La façade du Colisée de Roubaix le jeudi 8 janvier 2015
La façade du Colisée de Roubaix le jeudi 8 janvier 2015

 

Cependant, je ne ferai aucun angélisme. Certains ne se sont pas vraiment sentis Charlie, d’autres ont fait part de leur scepticisme devant cette mobilisation, sur les réseaux sociaux d’autres ont cru bon de remarquer que les dessinateurs de Charlie l’avaient « bien cherché », et une inscription, plus stupide qu’autre chose, offensait gravement les victimes et a été promptement recouverte.

Un tag nauséabond rapidement recouvert bld Beaurepaire (photo Nord Eclair)

Un tag nauséabond rapidement recouvert bld Beaurepaire (photo Nord Eclair)

On peut le déplorer et se draper dans sa dignité républicaine. Mais ici, peut-être plus qu’ailleurs, cette mobilisation nous interpelle sur le sens qu’on doit lui donner, ainsi que sur la manière de la relier avec la réalité roubaisienne, et les sujets sont nombreux sur lesquels nous, acteurs locaux, devront sans doute nous pencher dans la période qui s’ouvre. Parmi les questions qu’il nous faudra nous poser collectivement à nous-mêmes :

. notre système éducatif est-il à la hauteur concernant les notions de liberté d’expression, de laïcité mais aussi du fait religieux ?
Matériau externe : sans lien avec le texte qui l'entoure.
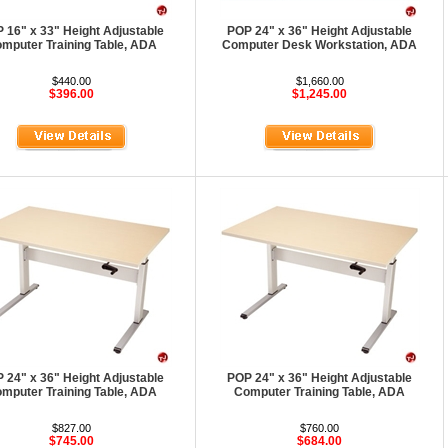
 16" x 33" Height Adjustable
POP 24" x 36" Height Adjustable
mputer Training Table, ADA
Computer Desk Workstation, ADA
$440.00
$1,660.00
$396.00
$1,245.00
 24" x 36" Height Adjustable
POP 24" x 36" Height Adjustable
mputer Training Table, ADA
Computer Training Table, ADA
$827.00
$760.00
$745.00
$684.00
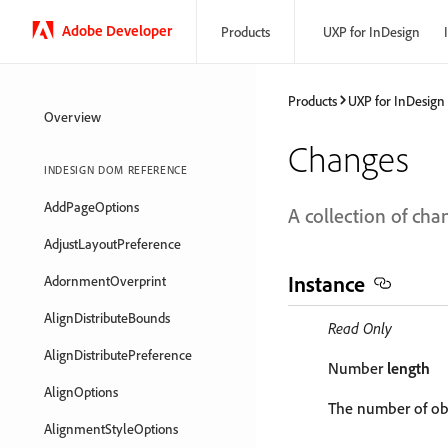
Adobe Developer
Products
UXP for InDesign
Products
UXP for InDesign
Overview
Changes
INDESIGN DOM REFERENCE
AddPageOptions
A collection of cha
AdjustLayoutPreference
Instance
AdornmentOverprint
AlignDistributeBounds
Read Only
AlignDistributePreference
Number
length
AlignOptions
The number of obj
AlignmentStyleOptions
. comment faire pour que l’ensemble des roubaisiens se sentent partie prenante et membres à part entière de la République, celle qui se serre les coudes et applaudit les policiers qui la protègent ?

Je n’ignore pas qu’on attend Roubaix au tournant sur ces sujets aussi. Certains présentent déjà notre ville comme celle où les islamistes ont pris le pouvoir, nous devons montrer à tous que c’est faux, et peut-être par là même montrer que nous sommes la ville qui sait vivre avec l’ensemble de sa population, ses religions, ses origines, et se retrouver autour de ce qui fait notre socle commun : la République.